Can everyone fit in the big data role?

Data & Analytics

April 17, 2014

There is so much hype around the big data. Everywhere people talk about Hadoop and this word has reached many in the world in quick time. Every organization puts in lot of effort, time and money to build capabilities in big data skills.

The question is can everyone fit in the big data role? Or only the chosen elite group will fit?

There was lot of confusion on who can or who is eligible to develop big data skills. Since the entire Hadoop framework is built on top of Java, there is still a strong perception that only Java resources can get to know this technology easier and faster. Java knowledge is not mandatory to be skilled in Hadoop related skills unless otherwise one wants to be writing map reduce codes for various applications.

Let me confine myself to Business Intelligence, the technology I am involved with to give answer to the above question. My answer is a big YES. Every BI resource can fit in. My request to other technology folks to expand this thought process.

I may be questioned on the how part of it. Let me explain.
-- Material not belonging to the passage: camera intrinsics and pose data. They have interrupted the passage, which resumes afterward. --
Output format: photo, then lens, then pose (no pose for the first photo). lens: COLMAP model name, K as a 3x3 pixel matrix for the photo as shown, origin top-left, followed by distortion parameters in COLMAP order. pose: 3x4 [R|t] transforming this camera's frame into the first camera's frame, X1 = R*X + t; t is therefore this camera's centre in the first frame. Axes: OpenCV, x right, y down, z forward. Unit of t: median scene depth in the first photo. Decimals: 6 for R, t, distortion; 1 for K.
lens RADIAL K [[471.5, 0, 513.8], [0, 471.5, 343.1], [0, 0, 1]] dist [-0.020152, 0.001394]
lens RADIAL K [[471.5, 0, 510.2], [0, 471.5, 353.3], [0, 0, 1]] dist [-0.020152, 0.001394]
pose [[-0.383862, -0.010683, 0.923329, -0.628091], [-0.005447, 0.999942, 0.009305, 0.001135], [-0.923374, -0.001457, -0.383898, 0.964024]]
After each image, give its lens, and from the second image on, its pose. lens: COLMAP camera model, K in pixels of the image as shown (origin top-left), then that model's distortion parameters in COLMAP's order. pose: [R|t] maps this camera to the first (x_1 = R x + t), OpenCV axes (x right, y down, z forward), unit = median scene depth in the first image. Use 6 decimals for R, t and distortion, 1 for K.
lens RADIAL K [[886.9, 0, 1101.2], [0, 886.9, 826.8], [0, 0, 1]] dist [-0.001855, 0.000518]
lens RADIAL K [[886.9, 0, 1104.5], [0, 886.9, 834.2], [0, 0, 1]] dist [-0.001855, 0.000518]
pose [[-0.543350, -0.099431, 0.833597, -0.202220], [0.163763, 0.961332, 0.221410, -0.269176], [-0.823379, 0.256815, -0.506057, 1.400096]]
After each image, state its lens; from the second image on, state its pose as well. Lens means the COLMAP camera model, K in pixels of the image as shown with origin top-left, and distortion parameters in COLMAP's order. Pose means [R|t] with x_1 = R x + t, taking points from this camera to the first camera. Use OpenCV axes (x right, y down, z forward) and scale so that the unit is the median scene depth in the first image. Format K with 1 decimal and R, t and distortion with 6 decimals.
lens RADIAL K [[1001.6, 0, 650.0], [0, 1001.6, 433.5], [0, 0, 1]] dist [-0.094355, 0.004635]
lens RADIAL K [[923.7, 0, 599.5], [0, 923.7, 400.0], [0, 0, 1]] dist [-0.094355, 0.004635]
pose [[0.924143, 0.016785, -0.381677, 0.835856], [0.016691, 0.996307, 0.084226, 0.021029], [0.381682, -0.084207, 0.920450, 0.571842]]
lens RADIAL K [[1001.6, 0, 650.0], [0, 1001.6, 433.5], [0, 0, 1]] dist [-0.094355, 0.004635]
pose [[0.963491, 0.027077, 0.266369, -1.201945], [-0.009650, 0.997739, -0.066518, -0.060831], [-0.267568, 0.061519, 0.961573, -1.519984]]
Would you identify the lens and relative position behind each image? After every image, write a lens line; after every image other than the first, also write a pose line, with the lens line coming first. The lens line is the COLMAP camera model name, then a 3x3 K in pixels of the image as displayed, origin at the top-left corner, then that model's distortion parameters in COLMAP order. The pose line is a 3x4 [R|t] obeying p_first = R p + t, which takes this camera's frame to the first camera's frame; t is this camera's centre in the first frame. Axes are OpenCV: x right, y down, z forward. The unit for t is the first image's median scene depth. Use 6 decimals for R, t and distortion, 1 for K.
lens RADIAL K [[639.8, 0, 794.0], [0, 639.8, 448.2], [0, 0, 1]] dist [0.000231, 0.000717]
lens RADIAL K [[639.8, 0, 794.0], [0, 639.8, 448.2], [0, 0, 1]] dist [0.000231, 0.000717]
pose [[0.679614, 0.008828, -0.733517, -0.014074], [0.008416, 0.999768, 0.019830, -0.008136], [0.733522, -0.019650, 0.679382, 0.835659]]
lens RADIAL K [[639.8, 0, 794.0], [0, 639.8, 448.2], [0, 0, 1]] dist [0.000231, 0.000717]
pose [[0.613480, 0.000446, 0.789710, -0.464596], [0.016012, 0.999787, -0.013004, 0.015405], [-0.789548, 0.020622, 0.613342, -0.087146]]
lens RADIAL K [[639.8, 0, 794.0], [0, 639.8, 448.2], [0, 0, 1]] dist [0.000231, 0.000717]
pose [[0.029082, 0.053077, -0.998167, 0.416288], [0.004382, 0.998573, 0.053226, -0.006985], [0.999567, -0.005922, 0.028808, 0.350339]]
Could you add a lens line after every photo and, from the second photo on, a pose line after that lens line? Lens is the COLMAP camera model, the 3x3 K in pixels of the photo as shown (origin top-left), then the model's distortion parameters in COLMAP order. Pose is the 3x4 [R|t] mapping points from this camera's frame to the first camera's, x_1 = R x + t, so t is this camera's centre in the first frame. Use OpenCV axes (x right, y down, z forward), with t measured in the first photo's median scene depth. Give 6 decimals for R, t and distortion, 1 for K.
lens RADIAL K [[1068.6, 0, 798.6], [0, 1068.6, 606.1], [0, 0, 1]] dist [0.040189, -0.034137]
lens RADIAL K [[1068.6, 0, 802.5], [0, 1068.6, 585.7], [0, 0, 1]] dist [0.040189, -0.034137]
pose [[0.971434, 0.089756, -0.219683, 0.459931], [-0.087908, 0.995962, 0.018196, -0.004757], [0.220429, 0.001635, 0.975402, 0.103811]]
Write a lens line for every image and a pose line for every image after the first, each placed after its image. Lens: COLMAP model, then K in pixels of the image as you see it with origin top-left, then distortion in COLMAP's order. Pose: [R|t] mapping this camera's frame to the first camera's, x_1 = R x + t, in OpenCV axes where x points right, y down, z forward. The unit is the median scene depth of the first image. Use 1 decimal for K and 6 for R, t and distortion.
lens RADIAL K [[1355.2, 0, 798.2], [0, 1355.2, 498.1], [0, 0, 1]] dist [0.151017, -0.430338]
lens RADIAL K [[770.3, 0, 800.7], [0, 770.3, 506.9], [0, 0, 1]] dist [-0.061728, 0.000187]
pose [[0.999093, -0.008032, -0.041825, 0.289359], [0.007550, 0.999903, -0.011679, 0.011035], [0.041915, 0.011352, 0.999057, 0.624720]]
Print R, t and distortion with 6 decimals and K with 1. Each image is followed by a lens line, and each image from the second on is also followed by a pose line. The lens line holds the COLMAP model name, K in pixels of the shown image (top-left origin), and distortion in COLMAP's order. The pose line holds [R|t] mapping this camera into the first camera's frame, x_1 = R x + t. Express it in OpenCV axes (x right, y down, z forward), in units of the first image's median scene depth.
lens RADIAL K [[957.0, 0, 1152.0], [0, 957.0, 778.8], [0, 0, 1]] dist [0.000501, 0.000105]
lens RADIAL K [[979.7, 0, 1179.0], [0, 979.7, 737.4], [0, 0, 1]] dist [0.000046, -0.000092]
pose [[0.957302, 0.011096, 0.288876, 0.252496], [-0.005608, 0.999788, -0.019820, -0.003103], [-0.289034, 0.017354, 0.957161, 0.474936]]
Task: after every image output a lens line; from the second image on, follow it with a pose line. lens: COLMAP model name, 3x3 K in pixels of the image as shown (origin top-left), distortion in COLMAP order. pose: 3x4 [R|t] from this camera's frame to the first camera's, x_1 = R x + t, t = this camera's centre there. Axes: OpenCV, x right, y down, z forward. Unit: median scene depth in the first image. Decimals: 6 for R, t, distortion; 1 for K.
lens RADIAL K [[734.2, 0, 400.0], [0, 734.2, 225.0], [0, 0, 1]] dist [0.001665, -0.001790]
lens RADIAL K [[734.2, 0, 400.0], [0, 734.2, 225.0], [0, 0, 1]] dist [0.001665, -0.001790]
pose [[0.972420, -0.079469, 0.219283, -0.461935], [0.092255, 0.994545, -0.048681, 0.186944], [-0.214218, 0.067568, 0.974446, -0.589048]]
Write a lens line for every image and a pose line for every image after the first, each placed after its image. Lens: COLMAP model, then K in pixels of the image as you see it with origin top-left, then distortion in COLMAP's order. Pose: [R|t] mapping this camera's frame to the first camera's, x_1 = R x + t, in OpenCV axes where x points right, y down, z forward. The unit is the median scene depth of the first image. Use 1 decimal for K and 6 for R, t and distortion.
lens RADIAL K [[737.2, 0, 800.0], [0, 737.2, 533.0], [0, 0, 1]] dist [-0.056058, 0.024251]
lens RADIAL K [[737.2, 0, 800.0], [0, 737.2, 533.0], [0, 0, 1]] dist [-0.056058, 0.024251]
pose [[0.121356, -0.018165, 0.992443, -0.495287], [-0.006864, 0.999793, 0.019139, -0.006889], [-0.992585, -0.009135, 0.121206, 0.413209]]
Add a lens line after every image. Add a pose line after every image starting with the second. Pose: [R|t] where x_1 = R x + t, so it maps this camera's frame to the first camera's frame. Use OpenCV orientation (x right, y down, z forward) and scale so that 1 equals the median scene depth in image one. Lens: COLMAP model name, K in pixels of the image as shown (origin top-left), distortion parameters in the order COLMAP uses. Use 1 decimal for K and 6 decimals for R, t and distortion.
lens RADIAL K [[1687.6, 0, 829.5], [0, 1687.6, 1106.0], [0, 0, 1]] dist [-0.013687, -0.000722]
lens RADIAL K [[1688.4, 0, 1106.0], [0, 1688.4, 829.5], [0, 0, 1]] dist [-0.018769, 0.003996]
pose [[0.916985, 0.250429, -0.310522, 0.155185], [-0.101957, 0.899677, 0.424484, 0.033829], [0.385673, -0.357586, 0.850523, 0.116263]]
Hadoop end of the day is data storage and processing environment. Hence, all DW/BI resources who work with data naturally fit in. Many top BI tools give connectivity to Hadoop. Hence it is the additional knowledge of how storage happens inside Hadoop will make BI resource fit in the big data role. And of course the basic operations a BI resource needs to do with respect to Relational DBs have to be done in Hadoop.

Big data is about many Vs’ (Volume, Velocity, Variety, Veracity… V s’ increasing in fact). Hadoop is the framework to store and process big data. Storing part is taken care by HDFS (Unstructured data storage), HIVE (Similar to Data warehouse), HBase (For both structured and unstructured data) and there are other NoSQL data stores. Processing part is taken care by Map-reduce since Hadoop only understands map-reduce, meaning every single operation is converted into a map-reduce job whether it is a simple I/O operation or a complex calculation.

Hope my answer is convincing to all.

And here are few roles and skills a BI resource can look for and get expertise. For all the following, knowledge of big data distributions, NoSQL stores and basic Hadoop operations are essential.

Big data solution Architect ( Knowledge in Big data tools and BI tools which can talk to Hadoop )
Big data ETL Developer ( Knowledge in ETL tools with Hadoop connectivity)
Big data report developer ( knowledge in reporting tools with Hadoop connectivity)
Data scientist ( In depth knowledge in data mining , predictive analysis, text mining and domain knowledge )
Big data sales professional ( Exposure to all the above mentioned skills )

Where do you think you fit in, in the big data roles?

I would be very happy to see your feedback, comments or a different point of view.